Material for the task:
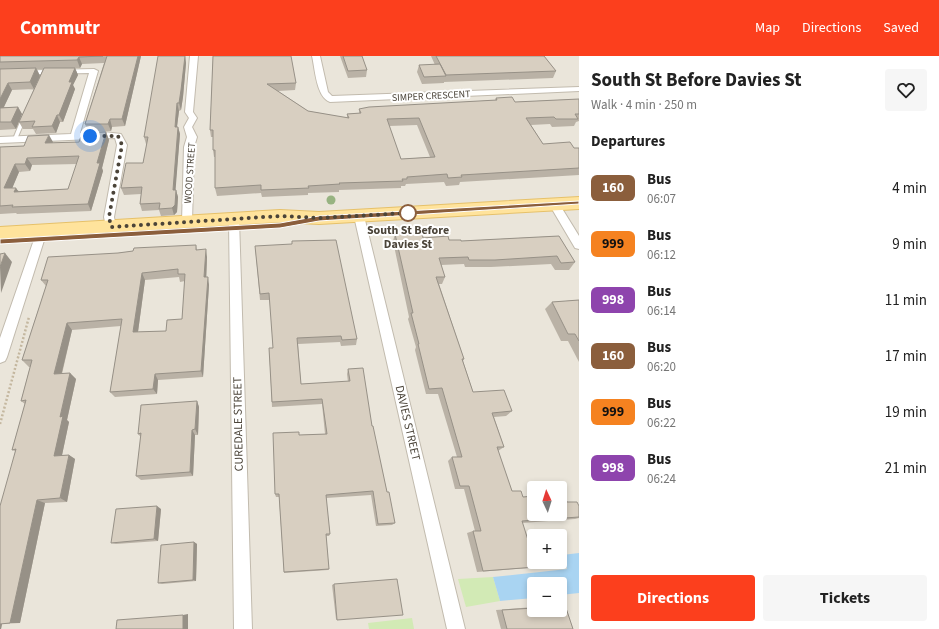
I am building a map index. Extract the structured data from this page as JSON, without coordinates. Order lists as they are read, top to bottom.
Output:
{
  "streets": {
    "street": [
      "SIMPER CRESCENT",
      "WOOD STREET",
      "DAVIES STREET",
      "CUREDALE STREET"
    ]
  },
  "places": ["South St Before Davies St"],
  "lines": ["bus line 160"],
  "north": "top",
  "page": {
    "header": "Commutr",
    "nav": ["Map", "Directions", "Saved"],
    "heading": [
      ["South St Before Davies St", "Walk · 4 min · 250 m"],
      "Departures"
    ],
    "list": [
      {
        "mark": "160",
        "name": "Bus",
        "note": "06:07",
        "value": "4 min"
      },
      {
        "mark": "999",
        "name": "Bus",
        "note": "06:12",
        "value": "9 min"
      },
      {
        "mark": "998",
        "name": "Bus",
        "note": "06:14",
        "value": "11 min"
      },
      {
        "mark": "160",
        "name": "Bus",
        "note": "06:20",
        "value": "17 min"
      },
      {
        "mark": "999",
        "name": "Bus",
        "note": "06:22",
        "value": "19 min"
      },
      {
        "mark": "998",
        "name": "Bus",
        "note": "06:24",
        "value": "21 min"
      }
    ],
    "map_buttons": ["+", "−"],
    "buttons": ["Directions", "Tickets"]
  }
}
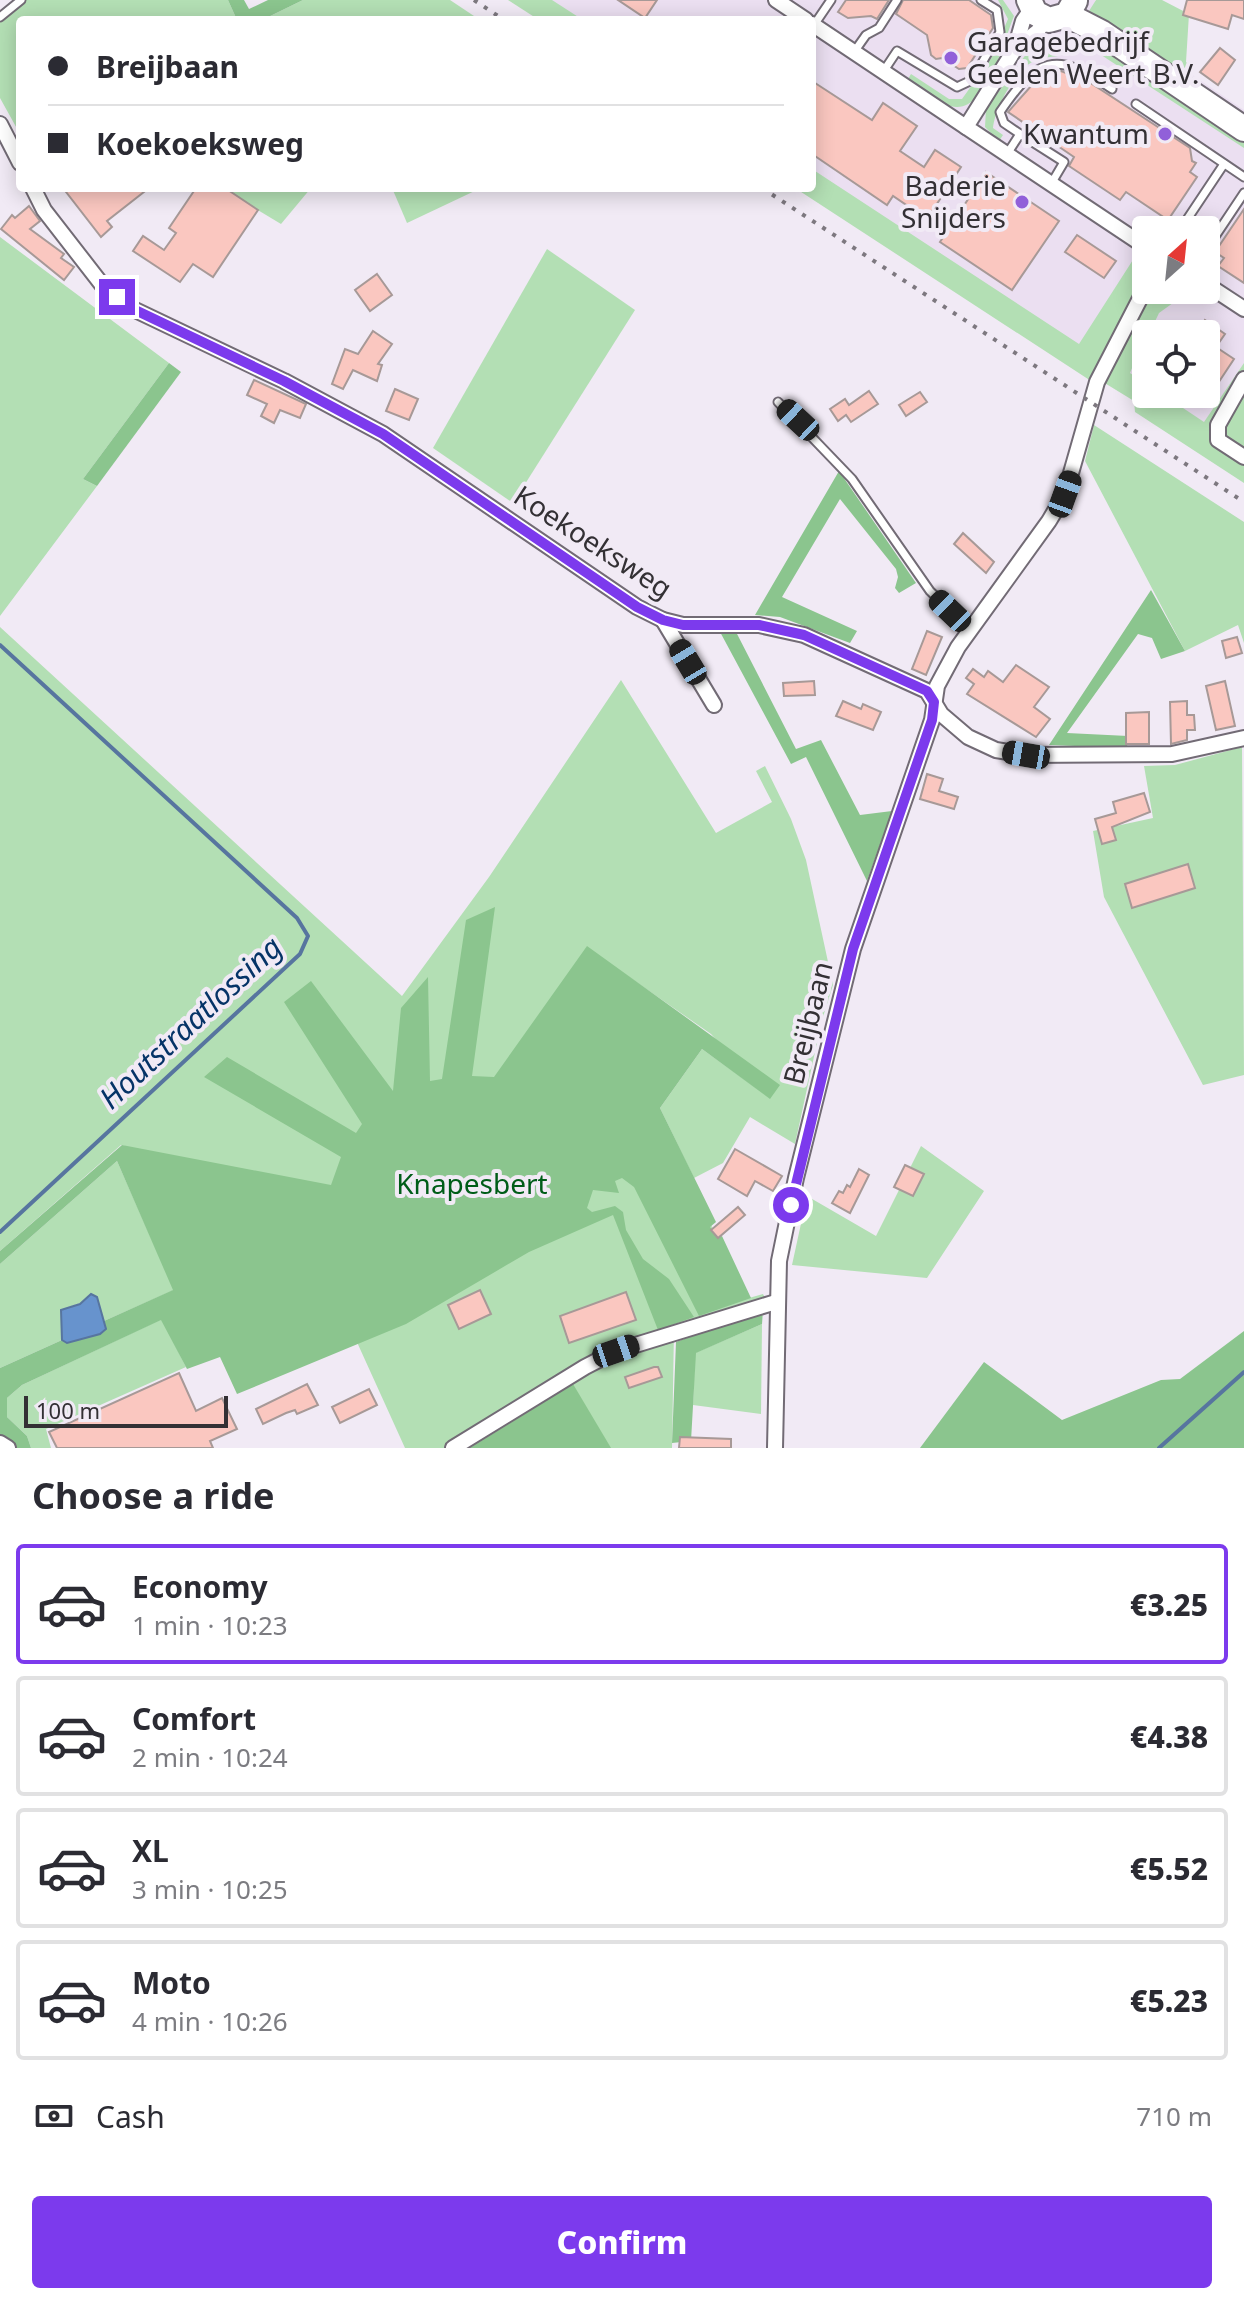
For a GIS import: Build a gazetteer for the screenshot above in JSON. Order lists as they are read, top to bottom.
{
  "streets": {
    "street": ["Koekoeksweg", "Breijbaan"]
  },
  "crossings": [
    ["Koekoeksweg", "Breijbaan"]
  ],
  "water": ["Houtstraatlossing"],
  "parks": ["Knapesbert"],
  "places": ["Garagebedrijf Geelen Weert B.V.", "Kwantum", "Baderie Snijders"],
  "scale_bar": "100 m",
  "north": "top right",
  "page": {
    "banner": ["Breijbaan", "Koekoeksweg"],
    "scale": "100 m",
    "heading": "Choose a ride",
    "list": [
      {
        "name": "Economy",
        "note": "1 min · 10:23",
        "value": "€3.25"
      },
      {
        "name": "Comfort",
        "note": "2 min · 10:24",
        "value": "€4.38"
      },
      {
        "name": "XL",
        "note": "3 min · 10:25",
        "value": "€5.52"
      },
      {
        "name": "Moto",
        "note": "4 min · 10:26",
        "value": "€5.23"
      }
    ],
    "pay": ["Cash", "710 m"],
    "buttons": "Confirm"
  }
}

What is required: Omit the pictures and reproduce the remaining material above exactly.

Task result:
I am building a map index. Extract the structured data from this page as JSON, without coordinates. Order lists as they are read, top to bottom.
Output:
{
  "streets": {
    "street": [
      "SIMPER CRESCENT",
      "WOOD STREET",
      "DAVIES STREET",
      "CUREDALE STREET"
    ]
  },
  "places": ["South St Before Davies St"],
  "lines": ["bus line 160"],
  "north": "top",
  "page": {
    "header": "Commutr",
    "nav": ["Map", "Directions", "Saved"],
    "heading": [
      ["South St Before Davies St", "Walk · 4 min · 250 m"],
      "Departures"
    ],
    "list": [
      {
        "mark": "160",
        "name": "Bus",
        "note": "06:07",
        "value": "4 min"
      },
      {
        "mark": "999",
        "name": "Bus",
        "note": "06:12",
        "value": "9 min"
      },
      {
        "mark": "998",
        "name": "Bus",
        "note": "06:14",
        "value": "11 min"
      },
      {
        "mark": "160",
        "name": "Bus",
        "note": "06:20",
        "value": "17 min"
      },
      {
        "mark": "999",
        "name": "Bus",
        "note": "06:22",
        "value": "19 min"
      },
      {
        "mark": "998",
        "name": "Bus",
        "note": "06:24",
        "value": "21 min"
      }
    ],
    "map_buttons": ["+", "−"],
    "buttons": ["Directions", "Tickets"]
  }
}
For a GIS import: Build a gazetteer for the screenshot above in JSON. Order lists as they are read, top to bottom.
{
  "streets": {
    "street": ["Koekoeksweg", "Breijbaan"]
  },
  "crossings": [
    ["Koekoeksweg", "Breijbaan"]
  ],
  "water": ["Houtstraatlossing"],
  "parks": ["Knapesbert"],
  "places": ["Garagebedrijf Geelen Weert B.V.", "Kwantum", "Baderie Snijders"],
  "scale_bar": "100 m",
  "north": "top right",
  "page": {
    "banner": ["Breijbaan", "Koekoeksweg"],
    "scale": "100 m",
    "heading": "Choose a ride",
    "list": [
      {
        "name": "Economy",
        "note": "1 min · 10:23",
        "value": "€3.25"
      },
      {
        "name": "Comfort",
        "note": "2 min · 10:24",
        "value": "€4.38"
      },
      {
        "name": "XL",
        "note": "3 min · 10:25",
        "value": "€5.52"
      },
      {
        "name": "Moto",
        "note": "4 min · 10:26",
        "value": "€5.23"
      }
    ],
    "pay": ["Cash", "710 m"],
    "buttons": "Confirm"
  }
}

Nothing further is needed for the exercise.